> TASKS TO PERFORM:
**a)** The article on the alignment trap describes a recurring pattern that leads IT into that trap. List each step of that pattern in order.
**b)** According to the article on the alignment trap, what share of its revenue did Charles Schwab & Co ultimately spend on IT?

> SOURCE PASSAGE:
== == ==

In 2007 a study was published describing an interesting paradox how the aim for full alignment between IT and the business ultimately leads to more complexity and misalignment.

It starts by describing how in Charles Schwab & Co — a financial service company — business started to complain that IT had become slow and expensive. A familiar story isn’t it? Money was thrown at the issue, leading to the company ultimately spending 18% of its revenue on IT.

While this study is over 10 years old, and we are in the midst of movement like DevOPS, it is still so relevant to many companies!

The Alignment Trap

Studying the issue the researchers discovered the following recurring pattern that led IT to step into the alignment trap. It went like this:

  • Technology is recognized as an enabler of success, and if business outcomes need to improve, we need to get technology and business objectives closer aligned.
  • As a result, IT spending had to be linked to the company growth strategy, and shared governance between business and IT for technology projects was a must.
  • Execs started to voice that a lack of alignment can make IT irrelevant and ultimately lead to outsourcing the full shop. So alignment became a matter of survival.
  • Over time, business priorities started to take over — especially as IT often is a cost-center and the business was funding their work.

== == ==

Page images and extracted text:
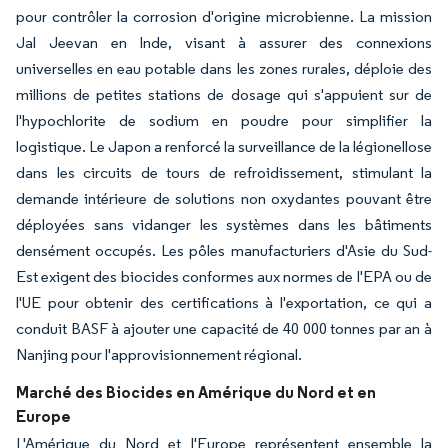
pour contrôler la corrosion d'origine microbienne. La mission
Jal Jeevan en Inde, visant à assurer des connexions
universelles en eau potable dans les zones rurales, déploie des
millions de petites stations de dosage qui s'appuient sur de
l'hypochlorite de sodium en poudre pour simplifier la
logistique. Le Japon a renforcé la surveillance de la légionellose
dans les circuits de tours de refroidissement, stimulant la
demande intérieure de solutions non oxydantes pouvant être
déployées sans vidanger les systèmes dans les bâtiments
densément occupés. Les pôles manufacturiers d'Asie du Sud-
Est exigent des biocides conformes aux normes de l'EPA ou de
l'UE pour obtenir des certifications à l'exportation, ce qui a
conduit BASF à ajouter une capacité de 40 000 tonnes par an à
Nanjing pour l'approvisionnement régional.
Marché des Biocides en Amérique du Nord et en
Europe
L'Amérique du Nord et l'Europe représentent ensemble la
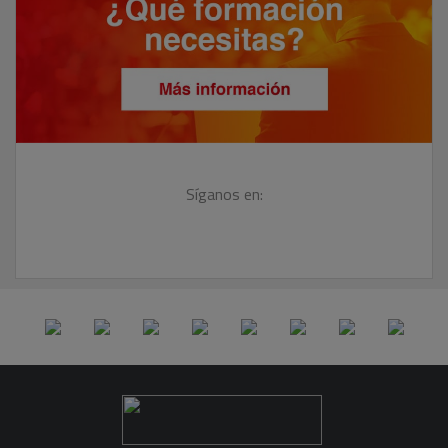
Síganos en:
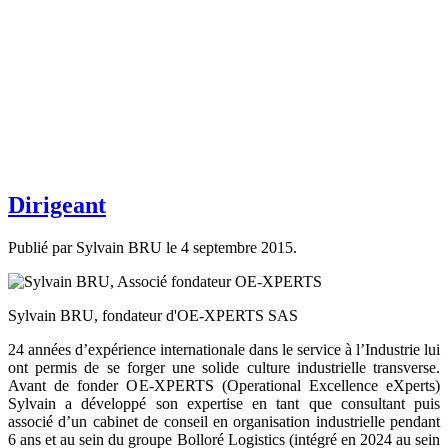
Dirigeant
Publié par Sylvain BRU le
4 septembre 2015
.
Sylvain BRU, fondateur d'OE-XPERTS SAS
24 années d’expérience internationale dans le service à l’Industrie lui
ont permis de se forger une solide culture industrielle transverse.
Avant de fonder OE-XPERTS (Operational Excellence eXperts)
Sylvain a développé son expertise en tant que consultant puis
associé d’un cabinet de conseil en organisation industrielle pendant
6 ans et au sein du groupe Bolloré Logistics (intégré en 2024 au sein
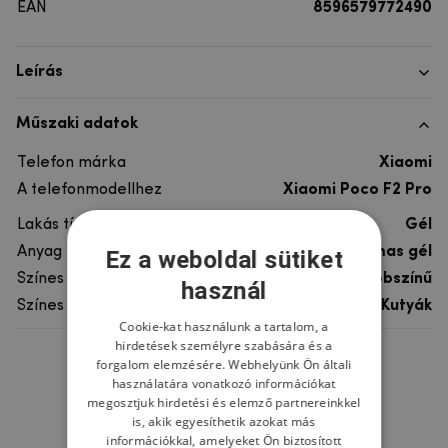
EAN
8596579772490
Leírás
Műszaki adatok
Telefon márka
Xiaomi
A telefonmodellhez
Xiaomi Poco F2 Pro
Lakás típusa
Gél
Anyag
rugalmas gél
Ez a weboldal sütiket
Színes
többszínű
használ
Színes motívum
Kutyák
Cookie-kat használunk a tartalom, a
hirdetések személyre szabására és a
forgalom elemzésére. Webhelyünk Ön általi
Ne felejtsd el
használatára vonatkozó információkat
megosztjuk hirdetési és elemző partnereinkkel
is, akik egyesíthetik azokat más
információkkal, amelyeket Ön biztosított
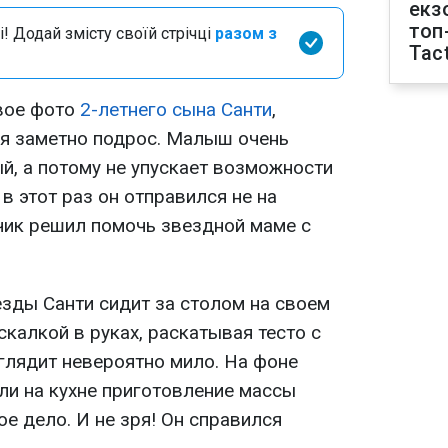
екз
топ
і! Додай змісту своїй стрічці
разом з
Tact
вое фото
2-летнего сына Санти
,
я заметно подрос. Малыш очень
й, а потому не упускает возможности
в этот раз он отправился не на
ьчик решил помочь звездной маме с
езды Санти сидит за столом на своем
скалкой в руках, раскатывая тесто с
глядит невероятно мило. На фоне
ли на кухне приготовление массы
е дело. И не зря! Он справился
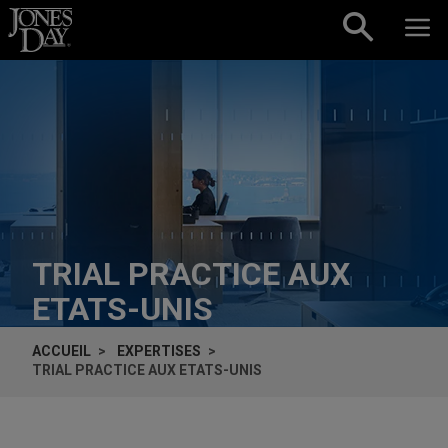
Skip to content
TRIAL PRACTICE AUX
ETATS-UNIS
ACCUEIL
EXPERTISES
TRIAL PRACTICE AUX ETATS-UNIS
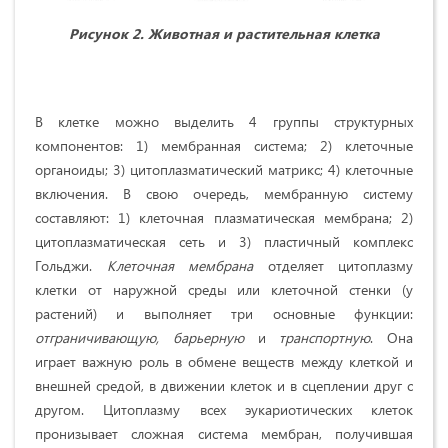
Рисунок 2. Животная и растительная клетка
В клетке можно выделить 4 группы структурных
компонентов: 1) мембранная система; 2) клеточные
органоиды; 3) цитоплазматический матрикс; 4) клеточные
включения. В свою очередь, мембранную систему
составляют: 1) клеточная плазматическая мембрана; 2)
цитоплазматическая сеть и 3) пластичный комплекс
Гольджи.
Клеточная мембрана
отделяет цитоплазму
клетки от наружной среды или клеточной стенки (у
растений) и выполняет три основные функции:
отграничивающую, барьерную
и
транспортную
. Она
играет важную роль в обмене веществ между клеткой и
внешней средой, в движении клеток и в сцеплении друг с
другом. Цитоплазму всех эукариотических клеток
пронизывает сложная система мембран, получившая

== == ==

> ANSWER SECTION:
**a)**
1. Technology is recognized as an enabler of success, so improving business outcomes requires aligning technology and business objectives more closely.
2. IT spending had to be linked to the company growth strategy, and shared governance between business and IT for technology projects was a must.
3. Execs started to voice that a lack of alignment can make IT irrelevant and lead to outsourcing the full shop, so alignment became a matter of survival.
4. Over time, business priorities took over, especially because IT is often a cost center and the business was funding its work.

**b)** 18% of its revenue.